[Data shown — start]

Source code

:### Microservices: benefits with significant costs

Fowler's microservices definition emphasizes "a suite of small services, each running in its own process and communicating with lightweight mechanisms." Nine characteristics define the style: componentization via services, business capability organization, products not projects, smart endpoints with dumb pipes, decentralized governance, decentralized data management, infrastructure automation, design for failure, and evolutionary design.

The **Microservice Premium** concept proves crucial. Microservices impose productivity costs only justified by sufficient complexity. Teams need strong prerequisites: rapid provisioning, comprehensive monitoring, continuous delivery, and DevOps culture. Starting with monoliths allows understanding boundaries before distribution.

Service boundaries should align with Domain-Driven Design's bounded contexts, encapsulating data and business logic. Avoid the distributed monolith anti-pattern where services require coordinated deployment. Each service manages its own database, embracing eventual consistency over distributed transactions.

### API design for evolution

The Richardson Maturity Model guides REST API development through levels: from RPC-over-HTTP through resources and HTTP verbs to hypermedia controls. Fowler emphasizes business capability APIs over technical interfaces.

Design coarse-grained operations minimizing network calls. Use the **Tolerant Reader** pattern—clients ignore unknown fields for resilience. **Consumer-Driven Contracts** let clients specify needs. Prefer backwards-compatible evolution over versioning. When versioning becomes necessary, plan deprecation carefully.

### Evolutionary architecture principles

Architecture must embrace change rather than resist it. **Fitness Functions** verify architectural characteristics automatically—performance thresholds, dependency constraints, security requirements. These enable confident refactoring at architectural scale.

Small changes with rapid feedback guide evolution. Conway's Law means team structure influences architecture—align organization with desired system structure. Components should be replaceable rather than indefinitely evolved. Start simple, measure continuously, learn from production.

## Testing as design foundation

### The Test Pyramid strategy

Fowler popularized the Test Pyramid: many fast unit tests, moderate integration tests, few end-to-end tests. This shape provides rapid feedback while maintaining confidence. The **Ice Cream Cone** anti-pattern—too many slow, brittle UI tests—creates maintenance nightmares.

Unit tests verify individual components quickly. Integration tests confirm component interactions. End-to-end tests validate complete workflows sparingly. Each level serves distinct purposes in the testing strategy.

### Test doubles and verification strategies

[Data shown — finish]

### How to complete this task:
Rewrite these lines with every "anti-pattern" replaced by "antipattern", leaving everything else unchanged.

### Response to the exercise:
Source code

:### Microservices: benefits with significant costs

Fowler's microservices definition emphasizes "a suite of small services, each running in its own process and communicating with lightweight mechanisms." Nine characteristics define the style: componentization via services, business capability organization, products not projects, smart endpoints with dumb pipes, decentralized governance, decentralized data management, infrastructure automation, design for failure, and evolutionary design.

The **Microservice Premium** concept proves crucial. Microservices impose productivity costs only justified by sufficient complexity. Teams need strong prerequisites: rapid provisioning, comprehensive monitoring, continuous delivery, and DevOps culture. Starting with monoliths allows understanding boundaries before distribution.

Service boundaries should align with Domain-Driven Design's bounded contexts, encapsulating data and business logic. Avoid the distributed monolith antipattern where services require coordinated deployment. Each service manages its own database, embracing eventual consistency over distributed transactions.

### API design for evolution

The Richardson Maturity Model guides REST API development through levels: from RPC-over-HTTP through resources and HTTP verbs to hypermedia controls. Fowler emphasizes business capability APIs over technical interfaces.

Design coarse-grained operations minimizing network calls. Use the **Tolerant Reader** pattern—clients ignore unknown fields for resilience. **Consumer-Driven Contracts** let clients specify needs. Prefer backwards-compatible evolution over versioning. When versioning becomes necessary, plan deprecation carefully.

### Evolutionary architecture principles

Architecture must embrace change rather than resist it. **Fitness Functions** verify architectural characteristics automatically—performance thresholds, dependency constraints, security requirements. These enable confident refactoring at architectural scale.

Small changes with rapid feedback guide evolution. Conway's Law means team structure influences architecture—align organization with desired system structure. Components should be replaceable rather than indefinitely evolved. Start simple, measure continuously, learn from production.

## Testing as design foundation

### The Test Pyramid strategy

Fowler popularized the Test Pyramid: many fast unit tests, moderate integration tests, few end-to-end tests. This shape provides rapid feedback while maintaining confidence. The **Ice Cream Cone** antipattern—too many slow, brittle UI tests—creates maintenance nightmares.

Unit tests verify individual components quickly. Integration tests confirm component interactions. End-to-end tests validate complete workflows sparingly. Each level serves distinct purposes in the testing strategy.

### Test doubles and verification strategies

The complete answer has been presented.